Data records
[Start of Attachment]
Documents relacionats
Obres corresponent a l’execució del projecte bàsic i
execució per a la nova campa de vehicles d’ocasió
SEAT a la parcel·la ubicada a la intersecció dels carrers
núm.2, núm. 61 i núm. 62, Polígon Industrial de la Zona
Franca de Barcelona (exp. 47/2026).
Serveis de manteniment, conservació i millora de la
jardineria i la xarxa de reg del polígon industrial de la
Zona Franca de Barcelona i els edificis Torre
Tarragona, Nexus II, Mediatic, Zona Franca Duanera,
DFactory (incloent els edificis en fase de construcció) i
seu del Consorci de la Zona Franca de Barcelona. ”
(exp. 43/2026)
[End of Attachment]
The full set of lines above should be retyped without a single change.

## Output below:
Documents relacionats
Obres corresponent a l’execució del projecte bàsic i
execució per a la nova campa de vehicles d’ocasió
SEAT a la parcel·la ubicada a la intersecció dels carrers
núm.2, núm. 61 i núm. 62, Polígon Industrial de la Zona
Franca de Barcelona (exp. 47/2026).
Serveis de manteniment, conservació i millora de la
jardineria i la xarxa de reg del polígon industrial de la
Zona Franca de Barcelona i els edificis Torre
Tarragona, Nexus II, Mediatic, Zona Franca Duanera,
DFactory (incloent els edificis en fase de construcció) i
seu del Consorci de la Zona Franca de Barcelona. ”
(exp. 43/2026)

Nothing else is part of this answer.